Flucloxacillin, oxacillin, and dicloxacillin, largely have replaced methicillin.

They all have a similar mechanism of action, they inhibit bacterial cell wall synthesis by binding to penicillin-binding proteins, ultimately leading to bacterial cell death. These medications are primarily used for skin and soft tissue infections caused by Staphylococcus aureus, including cellulitis and impetigo.

Although they are generally well-tolerated, they can cause side effects like gastrointestinal issues and allergic reactions. These drugs should be used with caution in patients with a history of penicillin allergy and kidney disease. Oxacillin and dicloxacillin are often more desirable due to their ability to be administered orally compared to flucloxacillin, which is typically given parenterally.


They are classified as broad-spectrum antibiotics due to their utility against both gram-negative and gram-positive bacteria. Amoxicillin and Ampicillin are common examples of Aminopenicillins.


Ampicillin, exhibits similar antibacterial spectrum as amoxicillin but differs crucially in its pharmacokinetics and mode of administration.

While it is effective against many Gram-positive and select Gram-negative bacteria, it lacks stability in gastric acid, which can lower its systemic absorption when taken orally.

Therefore, it is frequently administered intravenously or intramuscularly in a clinical setting. Ampicillin’s spectrum can be notably widened by the co-administration of a beta-lactamase inhibitor such as sulbactam.


Distinguished by its wide usage in treating a variety of bacterial infections. It is favored for its broad-spectrum antibacterial activity against both Gram-positive and Gram-negative microbes, including H. influenzae, E. coli, and S. pneumoniae. Its enhanced stability against gastric acid ensures a higher systemic absorption when administered orally, a major advantage over its contemporaries.

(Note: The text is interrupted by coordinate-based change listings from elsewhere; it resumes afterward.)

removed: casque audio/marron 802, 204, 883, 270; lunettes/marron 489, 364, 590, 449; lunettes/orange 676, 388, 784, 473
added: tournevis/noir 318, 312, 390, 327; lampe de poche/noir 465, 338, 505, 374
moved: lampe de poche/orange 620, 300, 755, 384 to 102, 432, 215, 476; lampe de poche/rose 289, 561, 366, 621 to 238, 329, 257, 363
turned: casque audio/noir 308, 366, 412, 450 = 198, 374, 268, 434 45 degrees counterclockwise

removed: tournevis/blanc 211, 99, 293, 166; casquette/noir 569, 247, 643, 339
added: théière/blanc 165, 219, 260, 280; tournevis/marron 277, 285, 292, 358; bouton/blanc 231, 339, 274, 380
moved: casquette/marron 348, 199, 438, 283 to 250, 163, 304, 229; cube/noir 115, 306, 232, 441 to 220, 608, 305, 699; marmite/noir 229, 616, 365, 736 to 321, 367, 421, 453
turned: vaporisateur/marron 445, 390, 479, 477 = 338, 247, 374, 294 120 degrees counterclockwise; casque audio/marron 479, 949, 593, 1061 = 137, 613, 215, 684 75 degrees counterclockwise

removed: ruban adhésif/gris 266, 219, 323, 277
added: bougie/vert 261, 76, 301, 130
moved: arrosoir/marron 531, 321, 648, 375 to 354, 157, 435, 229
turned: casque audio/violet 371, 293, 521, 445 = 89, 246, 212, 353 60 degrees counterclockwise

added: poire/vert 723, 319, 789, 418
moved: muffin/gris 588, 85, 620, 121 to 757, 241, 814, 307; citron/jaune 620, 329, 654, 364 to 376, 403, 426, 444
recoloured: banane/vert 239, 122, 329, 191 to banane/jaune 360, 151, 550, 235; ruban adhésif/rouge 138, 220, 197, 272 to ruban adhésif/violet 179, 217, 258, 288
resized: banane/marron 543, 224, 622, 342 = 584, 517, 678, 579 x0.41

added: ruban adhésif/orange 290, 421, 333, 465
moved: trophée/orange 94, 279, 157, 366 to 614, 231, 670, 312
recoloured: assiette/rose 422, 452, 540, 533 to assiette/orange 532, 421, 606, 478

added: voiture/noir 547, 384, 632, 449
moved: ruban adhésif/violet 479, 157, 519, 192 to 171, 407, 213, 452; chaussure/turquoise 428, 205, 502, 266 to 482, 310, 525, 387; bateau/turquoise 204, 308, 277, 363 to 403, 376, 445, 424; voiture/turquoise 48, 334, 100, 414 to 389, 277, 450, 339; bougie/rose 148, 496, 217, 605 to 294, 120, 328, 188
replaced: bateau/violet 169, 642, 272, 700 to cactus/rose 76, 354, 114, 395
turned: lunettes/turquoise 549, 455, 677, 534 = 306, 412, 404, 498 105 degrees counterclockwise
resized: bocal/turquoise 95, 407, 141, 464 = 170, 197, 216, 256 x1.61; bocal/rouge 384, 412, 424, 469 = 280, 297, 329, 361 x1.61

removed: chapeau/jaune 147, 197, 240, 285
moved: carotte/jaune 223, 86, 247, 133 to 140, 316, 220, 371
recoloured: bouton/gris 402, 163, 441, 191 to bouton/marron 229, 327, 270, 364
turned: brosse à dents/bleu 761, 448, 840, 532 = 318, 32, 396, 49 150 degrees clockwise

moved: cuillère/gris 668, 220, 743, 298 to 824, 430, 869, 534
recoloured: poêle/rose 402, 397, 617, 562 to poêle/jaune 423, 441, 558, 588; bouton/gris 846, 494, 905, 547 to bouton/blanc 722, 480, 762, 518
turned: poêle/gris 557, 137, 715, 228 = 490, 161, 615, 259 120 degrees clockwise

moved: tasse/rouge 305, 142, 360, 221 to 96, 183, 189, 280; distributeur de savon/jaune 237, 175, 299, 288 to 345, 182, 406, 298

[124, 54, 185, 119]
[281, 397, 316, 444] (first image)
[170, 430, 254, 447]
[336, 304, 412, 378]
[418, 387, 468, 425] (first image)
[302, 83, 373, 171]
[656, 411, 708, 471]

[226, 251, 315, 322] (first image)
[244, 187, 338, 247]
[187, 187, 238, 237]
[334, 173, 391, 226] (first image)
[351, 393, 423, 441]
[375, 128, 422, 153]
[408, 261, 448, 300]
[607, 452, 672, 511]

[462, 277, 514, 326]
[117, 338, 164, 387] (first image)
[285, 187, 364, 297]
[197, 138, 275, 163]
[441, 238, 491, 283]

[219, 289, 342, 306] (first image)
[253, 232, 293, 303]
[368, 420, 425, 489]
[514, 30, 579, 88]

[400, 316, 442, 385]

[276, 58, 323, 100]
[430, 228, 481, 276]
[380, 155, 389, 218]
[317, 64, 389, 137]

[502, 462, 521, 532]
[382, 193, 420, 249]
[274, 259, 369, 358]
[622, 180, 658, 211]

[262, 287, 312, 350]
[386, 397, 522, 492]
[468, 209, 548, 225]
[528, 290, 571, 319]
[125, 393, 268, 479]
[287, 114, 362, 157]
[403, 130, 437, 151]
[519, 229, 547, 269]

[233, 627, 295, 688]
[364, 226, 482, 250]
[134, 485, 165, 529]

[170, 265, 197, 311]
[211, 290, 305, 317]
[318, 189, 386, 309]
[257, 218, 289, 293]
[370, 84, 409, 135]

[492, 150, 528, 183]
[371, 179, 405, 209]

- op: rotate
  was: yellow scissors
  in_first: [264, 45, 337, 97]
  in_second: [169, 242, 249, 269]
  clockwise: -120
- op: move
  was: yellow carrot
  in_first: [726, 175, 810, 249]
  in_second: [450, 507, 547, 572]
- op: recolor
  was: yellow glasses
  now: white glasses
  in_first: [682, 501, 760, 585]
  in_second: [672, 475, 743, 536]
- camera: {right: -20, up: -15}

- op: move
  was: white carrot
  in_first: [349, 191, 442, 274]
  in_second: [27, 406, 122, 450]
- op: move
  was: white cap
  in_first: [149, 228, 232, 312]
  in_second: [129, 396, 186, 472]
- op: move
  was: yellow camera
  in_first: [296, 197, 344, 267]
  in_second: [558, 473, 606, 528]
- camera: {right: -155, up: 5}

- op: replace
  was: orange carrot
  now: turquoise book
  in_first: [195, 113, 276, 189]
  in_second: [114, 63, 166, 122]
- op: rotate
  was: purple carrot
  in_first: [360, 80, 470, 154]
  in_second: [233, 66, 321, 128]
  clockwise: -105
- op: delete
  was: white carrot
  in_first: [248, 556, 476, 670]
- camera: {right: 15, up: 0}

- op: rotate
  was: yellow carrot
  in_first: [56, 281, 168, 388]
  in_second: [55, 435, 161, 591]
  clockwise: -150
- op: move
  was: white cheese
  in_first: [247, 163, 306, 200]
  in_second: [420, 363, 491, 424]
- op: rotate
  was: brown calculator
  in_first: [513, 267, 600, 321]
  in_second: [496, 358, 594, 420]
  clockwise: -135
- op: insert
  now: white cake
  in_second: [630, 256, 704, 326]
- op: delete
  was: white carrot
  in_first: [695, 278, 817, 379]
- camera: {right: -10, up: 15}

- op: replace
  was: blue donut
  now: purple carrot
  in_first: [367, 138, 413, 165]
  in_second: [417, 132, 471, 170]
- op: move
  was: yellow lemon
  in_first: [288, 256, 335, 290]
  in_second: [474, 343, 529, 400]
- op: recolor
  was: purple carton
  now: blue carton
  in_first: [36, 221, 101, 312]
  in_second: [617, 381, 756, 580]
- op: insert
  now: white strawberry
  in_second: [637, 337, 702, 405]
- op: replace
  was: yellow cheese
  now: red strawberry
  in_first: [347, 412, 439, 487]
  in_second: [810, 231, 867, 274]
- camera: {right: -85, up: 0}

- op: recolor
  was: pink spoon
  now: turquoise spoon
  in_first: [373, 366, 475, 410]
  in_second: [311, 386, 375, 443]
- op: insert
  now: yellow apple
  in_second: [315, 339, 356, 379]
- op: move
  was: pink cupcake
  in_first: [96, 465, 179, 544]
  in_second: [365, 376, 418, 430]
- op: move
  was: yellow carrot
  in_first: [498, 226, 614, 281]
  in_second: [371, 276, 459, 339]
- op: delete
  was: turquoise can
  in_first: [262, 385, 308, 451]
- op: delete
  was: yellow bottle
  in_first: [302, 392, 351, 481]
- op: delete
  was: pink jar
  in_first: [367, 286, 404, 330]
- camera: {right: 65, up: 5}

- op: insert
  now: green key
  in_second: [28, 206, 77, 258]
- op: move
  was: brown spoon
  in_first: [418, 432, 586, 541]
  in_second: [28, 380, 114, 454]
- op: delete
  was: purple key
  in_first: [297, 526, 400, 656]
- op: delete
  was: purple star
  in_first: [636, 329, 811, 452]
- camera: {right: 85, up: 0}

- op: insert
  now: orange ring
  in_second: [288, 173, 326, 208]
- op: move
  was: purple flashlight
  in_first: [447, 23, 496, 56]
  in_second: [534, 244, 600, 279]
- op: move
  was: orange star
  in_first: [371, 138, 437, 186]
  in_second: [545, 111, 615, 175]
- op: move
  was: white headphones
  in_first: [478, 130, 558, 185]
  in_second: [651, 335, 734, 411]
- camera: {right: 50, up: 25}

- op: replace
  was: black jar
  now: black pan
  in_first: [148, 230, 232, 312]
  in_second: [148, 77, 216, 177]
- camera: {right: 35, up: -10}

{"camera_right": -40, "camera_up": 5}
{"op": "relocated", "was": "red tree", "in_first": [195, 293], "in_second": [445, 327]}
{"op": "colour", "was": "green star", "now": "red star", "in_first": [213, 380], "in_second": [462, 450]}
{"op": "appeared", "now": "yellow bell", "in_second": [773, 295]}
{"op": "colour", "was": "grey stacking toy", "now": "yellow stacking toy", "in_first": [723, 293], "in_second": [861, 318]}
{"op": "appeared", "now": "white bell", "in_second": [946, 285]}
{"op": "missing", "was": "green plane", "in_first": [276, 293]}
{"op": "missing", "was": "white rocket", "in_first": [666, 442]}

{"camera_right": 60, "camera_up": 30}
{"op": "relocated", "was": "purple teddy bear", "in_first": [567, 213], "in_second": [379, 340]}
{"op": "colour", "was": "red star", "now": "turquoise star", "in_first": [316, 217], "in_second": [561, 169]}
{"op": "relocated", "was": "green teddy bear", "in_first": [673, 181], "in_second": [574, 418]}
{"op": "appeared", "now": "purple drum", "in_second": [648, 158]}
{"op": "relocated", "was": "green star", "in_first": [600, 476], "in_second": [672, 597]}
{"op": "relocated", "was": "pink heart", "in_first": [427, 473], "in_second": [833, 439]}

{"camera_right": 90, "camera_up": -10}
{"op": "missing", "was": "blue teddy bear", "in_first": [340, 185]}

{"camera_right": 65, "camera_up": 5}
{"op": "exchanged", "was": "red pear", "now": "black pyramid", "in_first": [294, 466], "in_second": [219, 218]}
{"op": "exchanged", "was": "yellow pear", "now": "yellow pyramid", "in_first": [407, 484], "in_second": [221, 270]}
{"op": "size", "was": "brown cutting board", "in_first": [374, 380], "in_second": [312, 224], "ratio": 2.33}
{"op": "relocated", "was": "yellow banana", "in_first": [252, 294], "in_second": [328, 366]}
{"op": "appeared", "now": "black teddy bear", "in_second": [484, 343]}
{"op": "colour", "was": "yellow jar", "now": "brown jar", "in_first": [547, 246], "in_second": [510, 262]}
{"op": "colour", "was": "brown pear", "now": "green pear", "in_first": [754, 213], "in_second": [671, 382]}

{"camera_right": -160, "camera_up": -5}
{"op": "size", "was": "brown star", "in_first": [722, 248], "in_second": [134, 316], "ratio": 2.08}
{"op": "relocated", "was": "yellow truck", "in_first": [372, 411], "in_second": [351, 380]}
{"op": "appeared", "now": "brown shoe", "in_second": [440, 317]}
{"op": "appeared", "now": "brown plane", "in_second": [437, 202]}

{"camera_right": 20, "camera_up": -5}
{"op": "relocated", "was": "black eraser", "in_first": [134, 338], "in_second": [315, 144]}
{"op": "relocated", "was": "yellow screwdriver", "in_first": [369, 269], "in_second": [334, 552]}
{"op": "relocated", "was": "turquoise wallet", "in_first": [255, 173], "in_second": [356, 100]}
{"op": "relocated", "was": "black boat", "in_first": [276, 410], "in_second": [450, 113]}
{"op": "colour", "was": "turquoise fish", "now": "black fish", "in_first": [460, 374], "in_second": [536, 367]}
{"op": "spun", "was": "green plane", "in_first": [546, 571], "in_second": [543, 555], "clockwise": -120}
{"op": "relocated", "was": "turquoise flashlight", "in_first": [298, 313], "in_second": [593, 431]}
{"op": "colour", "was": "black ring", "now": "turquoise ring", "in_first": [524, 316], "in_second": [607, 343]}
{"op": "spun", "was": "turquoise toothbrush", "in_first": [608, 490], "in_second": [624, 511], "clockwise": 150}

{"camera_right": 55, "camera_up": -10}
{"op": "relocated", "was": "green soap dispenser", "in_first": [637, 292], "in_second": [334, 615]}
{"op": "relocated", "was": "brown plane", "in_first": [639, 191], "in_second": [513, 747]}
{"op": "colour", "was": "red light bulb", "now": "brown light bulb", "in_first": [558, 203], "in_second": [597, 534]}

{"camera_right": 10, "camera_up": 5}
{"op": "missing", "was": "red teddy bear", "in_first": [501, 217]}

Additionally, amoxicillin is often prescribed in combination with clavulanic acid, a beta-lactamase inhibitor, to tackle bacteria producing beta-lactamase enzymes which can otherwise inactivate amoxicillin.



Piperacillin is a potent extended-spectrum penicillin developed to counter the rise of resistant bacterial infections.

It has broader antibacterial activity than most other penicillins, particularly effective against Gram-negative bacteria including pseudomonas aeruginosa. Piperacillin also has superior activity against enterococci, however, it remains ineffective against methicillin-resistant Staphylococcus aureus (MRSA). It functions by inhibiting bacterial cell wall synthesis, leading to cell death.

Piperacillin is often combined with tazobactam, a beta-lactamase inhibitor, to overcome resistance caused by beta-lactamase enzymes.


Ticarcillin, another extended-spectrum penicillin, has a similar mechanism to piperacillin, targeting bacterial cell wall synthesis. But it differs from piperacillin in its antimicrobial spectrum.

It is less active against Gram-negative bacteria and has minimal activity against pseudomonas aeruginosa. However, it is more effective against staphylococci and streptococci bacteria.

Ticarcillin is frequently used with a beta-lactamase inhibitor, clavulanic acid, to combat beta-lactamase-associated resistance.


Comparing both, ticarcillin has a lower sodium load which may be beneficial in patients requiring sodium restriction.